Il y a un site que je vous recommande, www.traverserledeuil.com,comme aide dans cette phase dela vie. Les auto-reproches et les accusations vers autrui et notamment contre les médecins et soignants sont très fréquents. Ne servent-ils pas à vous faire croire que votre fille pourrait encore être en vie si…, ou ça se serait passé différemment si… ? Mais j’ai une autre question : Comment vivre à la hauteur de ce vécu avec votre fille et en honneur de la grande âme qu’elle a été ? Quand vous êtes abattue par le manque, là donnez-vous le droit de pleurer, car quand on est triste il est bon de pleurer. Puis, nommez où elle vous manque et ce qui ne sera plus jamais et donc fait si mal. Mais en même temps, entendez-vous que c’est le signe que vous avez reçu d’elle ou par elle ? Alors remerciez le ciel pour ce que vous avez reçu et vécu pendant 23 ans. Vous aurez à choisir entre le vide dehors et le plein toujours présent dans votre cœur ! Choisir le plein et en remercier ne fera pas disparaître le vide et le manque, mais cela l’adoucira. En ce qui concerne les soignants, je crois qu’ils rencontrent tant d’espoirs déçus qu’ils n’ont pas la force de l’investir. De plus ils ne ressentent pas le puissant attachement existant dans la famille donnant la force à s’accrocher envers et contre tout à l’espoir d’une rémission. Je ne crois pas que l’expression de la votre colère amènera un quelconque bien à celles qui par leur imperfection ont fragilisé votre fille. La conscience de leurs erreurs leur pèse généralement très lourdement. Mais ceci est mon avis personnel, par contre essayez de sentir ce que votre fille dirait de tout cela et suivez ce que vous ressentez.

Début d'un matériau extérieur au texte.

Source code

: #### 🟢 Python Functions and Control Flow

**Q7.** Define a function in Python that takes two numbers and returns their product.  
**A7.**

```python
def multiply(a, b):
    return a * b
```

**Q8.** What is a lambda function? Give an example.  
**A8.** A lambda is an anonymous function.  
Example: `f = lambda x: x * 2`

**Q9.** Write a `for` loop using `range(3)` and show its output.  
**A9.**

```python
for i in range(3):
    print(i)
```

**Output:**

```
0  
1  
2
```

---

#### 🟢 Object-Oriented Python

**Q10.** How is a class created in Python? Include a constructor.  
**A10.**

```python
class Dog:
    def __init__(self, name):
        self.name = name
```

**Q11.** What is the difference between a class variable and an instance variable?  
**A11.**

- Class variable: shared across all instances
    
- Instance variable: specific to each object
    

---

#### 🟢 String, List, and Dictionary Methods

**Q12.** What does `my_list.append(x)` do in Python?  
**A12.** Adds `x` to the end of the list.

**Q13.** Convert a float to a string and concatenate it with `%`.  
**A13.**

Il y a juste une mesure : que cela ne salisse pas la malgré tout magnifique expérience que vous avez eue par elle. Je vous souhaite de continuer sur votre route jusqu’à ce que le sens se apparaisse, car le sens estompe la souffrance.

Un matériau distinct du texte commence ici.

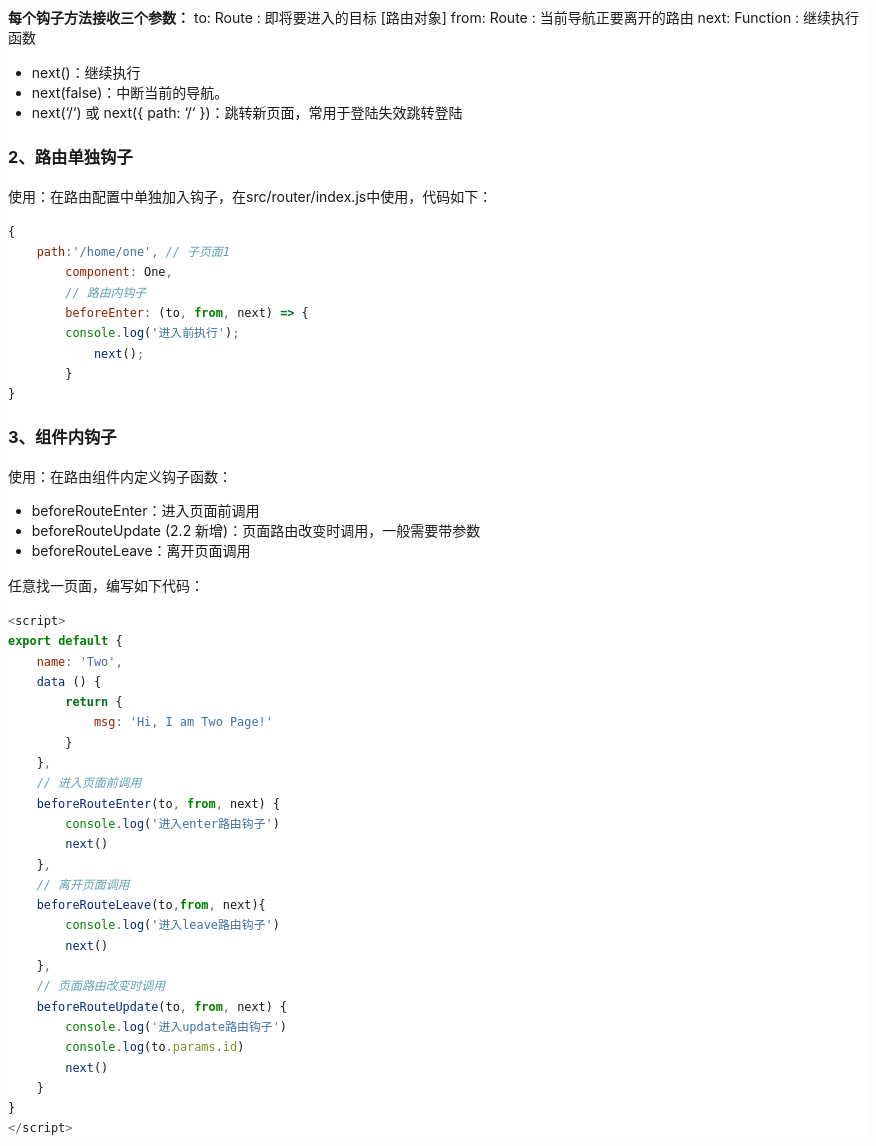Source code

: **每个钩子方法接收三个参数：**
to: Route : 即将要进入的目标 [路由对象]
from: Route : 当前导航正要离开的路由
next: Function : 继续执行函数

- next()：继续执行
- next(false)：中断当前的导航。
- next(‘/‘) 或 next({ path: ‘/‘ })：跳转新页面，常用于登陆失效跳转登陆

### 2、路由单独钩子

使用：在路由配置中单独加入钩子，在src/router/index.js中使用，代码如下：

```javascript
{
    path:'/home/one', // 子页面1
        component: One,
        // 路由内钩子
        beforeEnter: (to, from, next) => {
        console.log('进入前执行');
            next();
        }
}
```

### 3、组件内钩子

使用：在路由组件内定义钩子函数：

- beforeRouteEnter：进入页面前调用
- beforeRouteUpdate (2.2 新增)：页面路由改变时调用，一般需要带参数
- beforeRouteLeave：离开页面调用

任意找一页面，编写如下代码：

```javascript
<script>
export default {
    name: 'Two',
    data () {
        return {
            msg: 'Hi, I am Two Page!'
        }
    },
    // 进入页面前调用
    beforeRouteEnter(to, from, next) {
        console.log('进入enter路由钩子')
        next()
    },
    // 离开页面调用
    beforeRouteLeave(to,from, next){
        console.log('进入leave路由钩子')
        next()
    },
    // 页面路由改变时调用
    beforeRouteUpdate(to, from, next) {
        console.log('进入update路由钩子')
        console.log(to.params.id)
        next()
    }
}
</script>
```
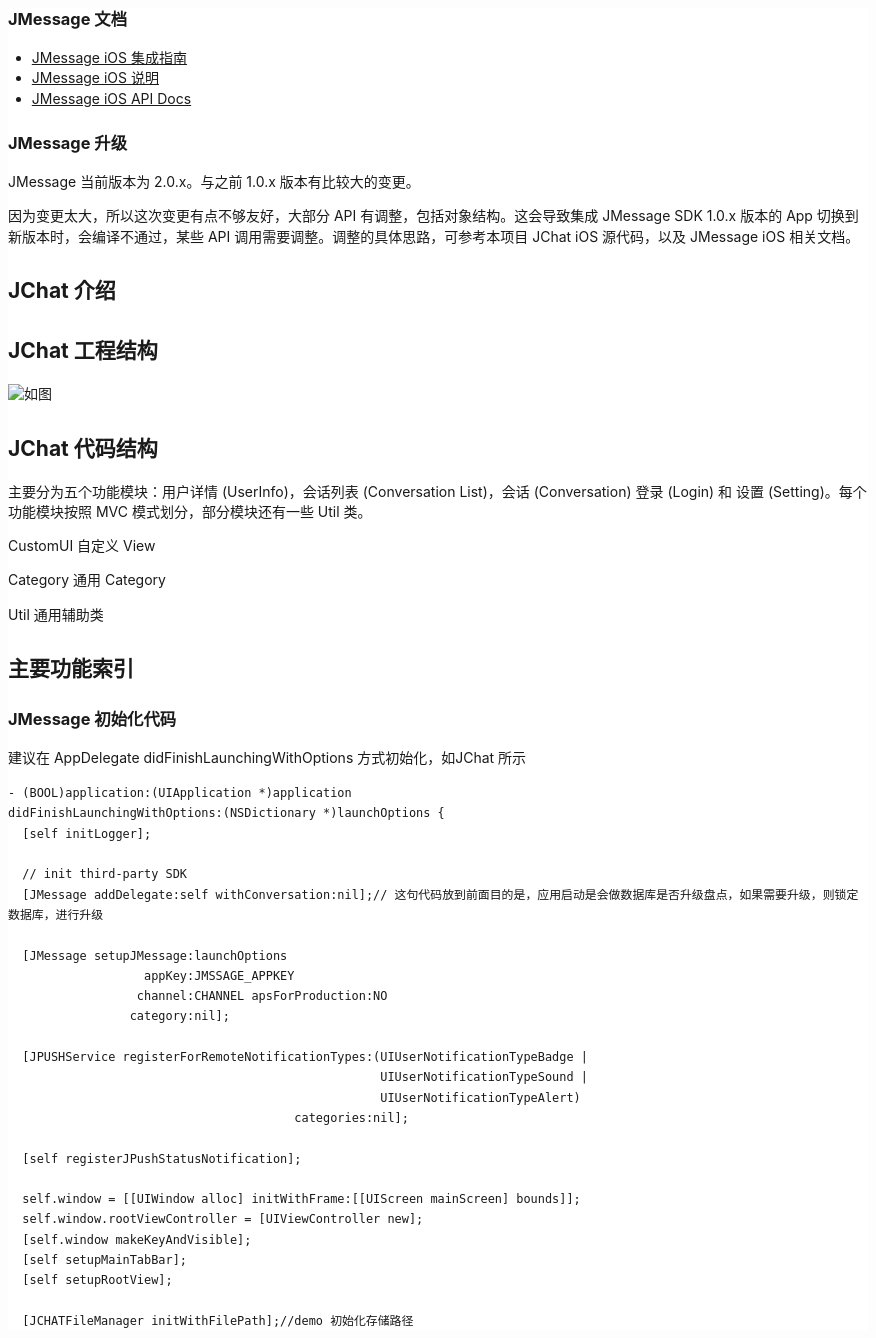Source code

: ### JMessage 文档

- [JMessage iOS 集成指南](https://docs.jiguang.cn/jmessage/client/jmessage_ios_guide/)
- [JMessage iOS 说明](https://docs.jiguang.cn/jmessage/client/im_sdk_ios/)
- [JMessage iOS API Docs](https://docs.jiguang.cn/jmessage/client/jmessage_ios_appledoc_html/)

### JMessage 升级

JMessage 当前版本为 2.0.x。与之前 1.0.x 版本有比较大的变更。

因为变更太大，所以这次变更有点不够友好，大部分 API 有调整，包括对象结构。这会导致集成 JMessage SDK 1.0.x 版本的 App 切换到新版本时，会编译不通过，某些 API 调用需要调整。调整的具体思路，可参考本项目 JChat iOS 源代码，以及 JMessage iOS 相关文档。

## JChat 介绍

## JChat 工程结构
![如图](https://github.com/jpush/jchat-ios/blob/master/READMERecource/JChat流程图.png)

## JChat 代码结构
主要分为五个功能模块：用户详情 (UserInfo)，会话列表 (Conversation List)，会话 (Conversation) 登录 (Login) 和 设置 (Setting)。每个功能模块按照 MVC 模式划分，部分模块还有一些 Util 类。

CustomUI
自定义 View

Category
通用 Category

Util
通用辅助类

## 主要功能索引
### JMessage 初始化代码
建议在 AppDelegate didFinishLaunchingWithOptions 方式初始化，如JChat 所示
```
- (BOOL)application:(UIApplication *)application
didFinishLaunchingWithOptions:(NSDictionary *)launchOptions {
  [self initLogger];

  // init third-party SDK
  [JMessage addDelegate:self withConversation:nil];// 这句代码放到前面目的是，应用启动是会做数据库是否升级盘点，如果需要升级，则锁定数据库，进行升级
  
  [JMessage setupJMessage:launchOptions
                   appKey:JMSSAGE_APPKEY
                  channel:CHANNEL apsForProduction:NO
                 category:nil];
  
  [JPUSHService registerForRemoteNotificationTypes:(UIUserNotificationTypeBadge |
                                                    UIUserNotificationTypeSound |
                                                    UIUserNotificationTypeAlert)
                                        categories:nil];
  
  [self registerJPushStatusNotification];
  
  self.window = [[UIWindow alloc] initWithFrame:[[UIScreen mainScreen] bounds]];
  self.window.rootViewController = [UIViewController new];
  [self.window makeKeyAndVisible];
  [self setupMainTabBar];
  [self setupRootView];
  
  [JCHATFileManager initWithFilePath];//demo 初始化存储路径
```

Suite de la question le 28 mai:

Un grand MERCI, chère Lydia, pour vos remarques et questions. Elles me rassurent et ouvrent des pistes sur mon tortueux chemin de vie… Je dois apprendre la patience et ne pas brûler les étapes mais comment ne pas faire subir à mon fils, qui revient nous voir chaque week-end, le chagrin que je ressens encore plus quand il est là… sachant que ma fille ne franchira plus jamais notre seuil?

Réponse de Lydia :

La question que vous soulevez est importante, car beaucoup de familles dont un enfant est mort, connaissent ce que vous soulevez. 1) Pour les parents l’absence de l’enfant décédé devient plus importante que la présence des enfants qui restent et cela les rend coupable. 2) les enfants pour leur part culpabilisent d’être encore en vie, alors que le frère ou la sœur ont dû mourir. Puis évidemment ils souffrent aussi du fait que dans les yeux des parents l’enfant défunt compte plus que les enfants vivants. De là, croire que l’on est plus aimé mort que vivant, il n’y a qu’un pas. Pour votre fils je vous suggère dans la même lignée que ce que j’ai déjà dit pour la souffrance du manque: Lorsque votre fils rentre et sa présence vous renvoie à l’absence douloureuse de votre fille, reconnaissez cette douleur car elle est. Mais dans un 2e temps reconnaissez aussi combien c’est important d’avoir encore votre fils. L’humain est ainsi fait qu’il ne prend vraiment conscience du précieux que quand il a disparu. Or, servez-vous de cette prise de conscience concernant votre fille pour la diriger aussi vers votre fils, surtout qu’il a l’attention de vous rendre visite chaque week-end. Et dites le lui, par ex. : « je suis heureuse que tu sois là, même si je suis terriblement triste de ne plus jamais revoir toi et ta sœur ensemble. » Et puis ça fait aussi du bien de pleurer ensemble, l’un dans les bras de l’autre, si votre fils le supporte. Ayez de la gentillesse pour vous et de la patience avec votre douleur.